If the natural world was all-important in Paquimé's religion, it clearly was an important instigator for its pottery production. Stuhr writes that these people lived on a fertile plain where the Casas Grandes River flowed year-round. The river provided fish for eating; the trees on its riverbanks served as fuel and timber, and the well-watered soil yielded up corns, beans, squashes and gourds. Most importantly, the soil had abundant deposits of clay for the potters.

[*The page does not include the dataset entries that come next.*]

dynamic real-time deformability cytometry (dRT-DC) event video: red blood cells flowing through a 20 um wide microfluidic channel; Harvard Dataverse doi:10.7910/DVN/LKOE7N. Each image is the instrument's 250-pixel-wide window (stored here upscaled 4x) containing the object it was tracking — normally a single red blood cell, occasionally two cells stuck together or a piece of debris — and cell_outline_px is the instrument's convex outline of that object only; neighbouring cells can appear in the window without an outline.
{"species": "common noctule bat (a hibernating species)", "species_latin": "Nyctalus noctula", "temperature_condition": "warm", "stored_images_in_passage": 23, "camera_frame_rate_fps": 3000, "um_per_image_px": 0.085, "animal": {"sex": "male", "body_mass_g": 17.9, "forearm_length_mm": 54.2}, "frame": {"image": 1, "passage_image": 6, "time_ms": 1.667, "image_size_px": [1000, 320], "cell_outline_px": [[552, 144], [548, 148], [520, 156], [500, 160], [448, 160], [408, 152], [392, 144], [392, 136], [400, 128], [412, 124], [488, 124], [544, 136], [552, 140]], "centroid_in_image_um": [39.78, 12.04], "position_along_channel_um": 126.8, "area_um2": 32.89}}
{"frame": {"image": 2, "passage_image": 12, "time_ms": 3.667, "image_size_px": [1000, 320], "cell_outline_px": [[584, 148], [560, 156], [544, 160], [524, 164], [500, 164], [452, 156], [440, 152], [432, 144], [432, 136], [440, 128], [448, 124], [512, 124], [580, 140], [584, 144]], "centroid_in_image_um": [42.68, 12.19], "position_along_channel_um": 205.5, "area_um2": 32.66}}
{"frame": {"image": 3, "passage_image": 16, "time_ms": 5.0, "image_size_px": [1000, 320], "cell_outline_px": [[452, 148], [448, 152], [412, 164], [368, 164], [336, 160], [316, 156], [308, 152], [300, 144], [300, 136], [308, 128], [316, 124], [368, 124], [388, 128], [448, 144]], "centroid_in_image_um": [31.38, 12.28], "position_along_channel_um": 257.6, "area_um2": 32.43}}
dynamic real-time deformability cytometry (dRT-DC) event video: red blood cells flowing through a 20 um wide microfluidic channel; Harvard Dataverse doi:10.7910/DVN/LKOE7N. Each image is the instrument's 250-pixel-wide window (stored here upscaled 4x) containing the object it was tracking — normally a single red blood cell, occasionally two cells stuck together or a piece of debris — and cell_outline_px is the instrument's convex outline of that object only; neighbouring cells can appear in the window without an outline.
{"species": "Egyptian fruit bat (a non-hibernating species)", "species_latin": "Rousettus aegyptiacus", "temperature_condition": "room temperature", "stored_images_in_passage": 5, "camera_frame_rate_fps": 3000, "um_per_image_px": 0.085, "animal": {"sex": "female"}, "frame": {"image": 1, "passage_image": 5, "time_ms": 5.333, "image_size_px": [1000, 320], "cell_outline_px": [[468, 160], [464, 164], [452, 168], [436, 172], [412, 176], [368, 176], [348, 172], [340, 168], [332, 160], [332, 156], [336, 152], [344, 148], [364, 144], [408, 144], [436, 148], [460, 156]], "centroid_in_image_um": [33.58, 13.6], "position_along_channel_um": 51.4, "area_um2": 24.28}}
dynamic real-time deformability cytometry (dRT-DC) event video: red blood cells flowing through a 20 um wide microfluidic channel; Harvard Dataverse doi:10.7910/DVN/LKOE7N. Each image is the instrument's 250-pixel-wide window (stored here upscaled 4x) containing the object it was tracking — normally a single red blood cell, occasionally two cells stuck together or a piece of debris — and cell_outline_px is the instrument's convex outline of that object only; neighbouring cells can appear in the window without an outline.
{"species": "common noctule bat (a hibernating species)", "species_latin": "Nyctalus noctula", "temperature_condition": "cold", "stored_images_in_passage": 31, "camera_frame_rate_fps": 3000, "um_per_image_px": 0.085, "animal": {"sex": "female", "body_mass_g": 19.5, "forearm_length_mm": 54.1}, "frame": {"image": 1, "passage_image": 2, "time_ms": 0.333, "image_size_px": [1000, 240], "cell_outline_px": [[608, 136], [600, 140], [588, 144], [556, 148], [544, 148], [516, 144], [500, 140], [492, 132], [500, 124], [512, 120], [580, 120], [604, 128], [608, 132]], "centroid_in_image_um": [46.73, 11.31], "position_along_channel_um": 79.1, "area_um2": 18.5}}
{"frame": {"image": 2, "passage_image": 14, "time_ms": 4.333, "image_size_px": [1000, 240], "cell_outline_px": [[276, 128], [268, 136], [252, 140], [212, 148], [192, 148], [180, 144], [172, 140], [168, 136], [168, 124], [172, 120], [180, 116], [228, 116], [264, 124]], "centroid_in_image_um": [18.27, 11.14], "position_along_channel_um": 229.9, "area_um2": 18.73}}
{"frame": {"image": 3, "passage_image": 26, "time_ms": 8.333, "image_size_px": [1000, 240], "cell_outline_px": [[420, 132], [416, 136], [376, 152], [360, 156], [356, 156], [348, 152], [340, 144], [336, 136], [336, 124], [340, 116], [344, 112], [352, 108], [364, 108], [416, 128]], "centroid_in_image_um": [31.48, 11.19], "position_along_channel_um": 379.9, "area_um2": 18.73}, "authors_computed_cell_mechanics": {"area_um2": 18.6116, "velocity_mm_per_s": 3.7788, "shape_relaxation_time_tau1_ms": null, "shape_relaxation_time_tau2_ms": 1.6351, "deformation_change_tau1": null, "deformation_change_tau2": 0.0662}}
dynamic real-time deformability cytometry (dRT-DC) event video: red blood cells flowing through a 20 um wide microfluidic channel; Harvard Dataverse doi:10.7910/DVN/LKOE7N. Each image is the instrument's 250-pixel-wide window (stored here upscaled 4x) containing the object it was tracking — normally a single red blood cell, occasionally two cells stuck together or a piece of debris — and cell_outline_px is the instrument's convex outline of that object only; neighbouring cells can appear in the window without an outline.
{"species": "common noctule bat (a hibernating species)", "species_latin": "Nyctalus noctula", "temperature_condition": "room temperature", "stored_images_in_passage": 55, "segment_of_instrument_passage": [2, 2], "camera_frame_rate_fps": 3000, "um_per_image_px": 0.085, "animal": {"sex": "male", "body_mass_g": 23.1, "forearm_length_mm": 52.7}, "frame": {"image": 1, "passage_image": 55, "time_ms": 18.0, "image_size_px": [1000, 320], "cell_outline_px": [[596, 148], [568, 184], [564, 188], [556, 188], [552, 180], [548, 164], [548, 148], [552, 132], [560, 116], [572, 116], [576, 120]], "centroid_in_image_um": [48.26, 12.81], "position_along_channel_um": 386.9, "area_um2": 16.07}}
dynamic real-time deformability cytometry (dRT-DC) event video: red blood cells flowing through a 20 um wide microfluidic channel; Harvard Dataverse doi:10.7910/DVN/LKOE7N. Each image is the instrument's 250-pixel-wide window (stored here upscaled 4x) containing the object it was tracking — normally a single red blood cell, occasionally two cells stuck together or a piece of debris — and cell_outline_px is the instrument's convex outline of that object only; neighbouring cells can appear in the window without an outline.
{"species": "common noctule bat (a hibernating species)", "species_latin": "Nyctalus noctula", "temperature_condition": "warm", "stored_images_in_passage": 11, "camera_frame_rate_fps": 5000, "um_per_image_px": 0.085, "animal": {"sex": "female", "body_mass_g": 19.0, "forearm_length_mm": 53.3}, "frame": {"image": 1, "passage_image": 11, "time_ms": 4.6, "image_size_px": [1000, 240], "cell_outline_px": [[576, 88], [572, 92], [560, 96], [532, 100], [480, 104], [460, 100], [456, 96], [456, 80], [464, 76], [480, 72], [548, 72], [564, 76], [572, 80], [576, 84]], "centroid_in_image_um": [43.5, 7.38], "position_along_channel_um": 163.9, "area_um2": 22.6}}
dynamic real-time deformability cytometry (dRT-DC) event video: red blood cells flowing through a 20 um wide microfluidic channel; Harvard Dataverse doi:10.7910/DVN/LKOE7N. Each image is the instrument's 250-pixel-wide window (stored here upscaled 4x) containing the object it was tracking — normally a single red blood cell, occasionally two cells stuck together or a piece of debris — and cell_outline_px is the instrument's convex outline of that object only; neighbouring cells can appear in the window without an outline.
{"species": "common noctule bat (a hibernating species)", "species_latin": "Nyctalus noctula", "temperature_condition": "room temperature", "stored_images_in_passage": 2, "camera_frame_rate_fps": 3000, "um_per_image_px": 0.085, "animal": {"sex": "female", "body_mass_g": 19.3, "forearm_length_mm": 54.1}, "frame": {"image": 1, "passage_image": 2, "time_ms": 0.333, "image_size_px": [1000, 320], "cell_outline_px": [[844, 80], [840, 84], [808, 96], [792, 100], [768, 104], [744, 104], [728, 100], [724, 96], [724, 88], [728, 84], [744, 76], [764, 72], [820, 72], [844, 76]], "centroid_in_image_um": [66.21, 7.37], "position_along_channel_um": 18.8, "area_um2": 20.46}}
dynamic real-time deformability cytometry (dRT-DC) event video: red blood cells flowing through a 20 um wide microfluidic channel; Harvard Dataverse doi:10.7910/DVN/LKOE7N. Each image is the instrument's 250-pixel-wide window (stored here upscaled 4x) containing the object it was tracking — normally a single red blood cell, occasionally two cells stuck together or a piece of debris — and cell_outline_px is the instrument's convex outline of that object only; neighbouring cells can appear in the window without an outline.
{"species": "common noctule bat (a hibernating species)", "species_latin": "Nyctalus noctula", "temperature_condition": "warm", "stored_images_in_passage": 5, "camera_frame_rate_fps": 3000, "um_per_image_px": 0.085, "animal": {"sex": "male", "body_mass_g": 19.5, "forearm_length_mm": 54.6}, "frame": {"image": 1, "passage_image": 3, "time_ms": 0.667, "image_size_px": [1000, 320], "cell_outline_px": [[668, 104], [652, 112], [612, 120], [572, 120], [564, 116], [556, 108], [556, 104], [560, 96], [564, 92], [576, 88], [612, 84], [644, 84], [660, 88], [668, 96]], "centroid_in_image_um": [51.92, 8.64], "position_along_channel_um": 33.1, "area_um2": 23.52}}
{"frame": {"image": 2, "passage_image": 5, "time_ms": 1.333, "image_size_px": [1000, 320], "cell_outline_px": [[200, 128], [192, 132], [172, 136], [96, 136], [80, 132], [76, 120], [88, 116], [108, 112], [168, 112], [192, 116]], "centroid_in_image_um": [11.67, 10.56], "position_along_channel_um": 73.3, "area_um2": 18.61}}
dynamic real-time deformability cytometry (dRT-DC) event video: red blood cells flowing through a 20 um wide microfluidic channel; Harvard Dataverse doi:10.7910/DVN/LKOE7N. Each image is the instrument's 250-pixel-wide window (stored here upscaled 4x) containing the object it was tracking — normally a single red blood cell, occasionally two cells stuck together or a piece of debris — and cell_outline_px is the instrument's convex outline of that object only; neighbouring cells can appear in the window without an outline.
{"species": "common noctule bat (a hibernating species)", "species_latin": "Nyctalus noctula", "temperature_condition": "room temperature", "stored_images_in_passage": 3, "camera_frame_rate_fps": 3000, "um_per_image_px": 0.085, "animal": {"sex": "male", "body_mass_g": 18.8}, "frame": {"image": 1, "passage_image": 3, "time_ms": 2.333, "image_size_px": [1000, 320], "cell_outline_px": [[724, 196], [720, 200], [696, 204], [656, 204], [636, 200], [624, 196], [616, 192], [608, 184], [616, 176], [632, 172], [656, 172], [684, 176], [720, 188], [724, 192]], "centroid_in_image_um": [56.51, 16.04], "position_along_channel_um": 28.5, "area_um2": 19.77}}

Trade routes may have carried in artistic influences from West Mexico and the American Southwest; in fact, some of the seated figures look surprisingly like the contemporary "storytellers" made by Pueblo Indians in New Mexico. But the painting is particularly exquisite: Sometimes the artists almost give up their charming cats and snakes entirely for the singular pleasure of abstract triangles and intersecting spirals, painted in rich earth red and black.
While concentrating on its 100 fine pots, gathered from assorted collections including the Heard Museum and Amerindian Foundation, the show also surveys the outside world's evolving interest in the work. Nineteenth-century exploration drawings and photographs are on display, along with modern photographs of the still-existing Casas Adobes ruins. John Russell Bartlett recorded the ruins and pots in lovely drawings while working for the U.S./Mexico Border Commission in 1850 (Bartlett also wrote some early travel accounts of Tucson) and U.S. troops led by Gen. John Pershing dug in the mounds when they tired of chasing Pancho Villa in 1916 and 1917.
The Paquimé story has an interesting contemporary epilogue. In the 1980s, artisans in the nearby town of Mata Ortiz began pots again. While not exactly reviving the pure Casas Grandes pottery tradition, the new potters prize symmetry, geometric design and abstracted animals, just as that long-ago cat craftswoman did.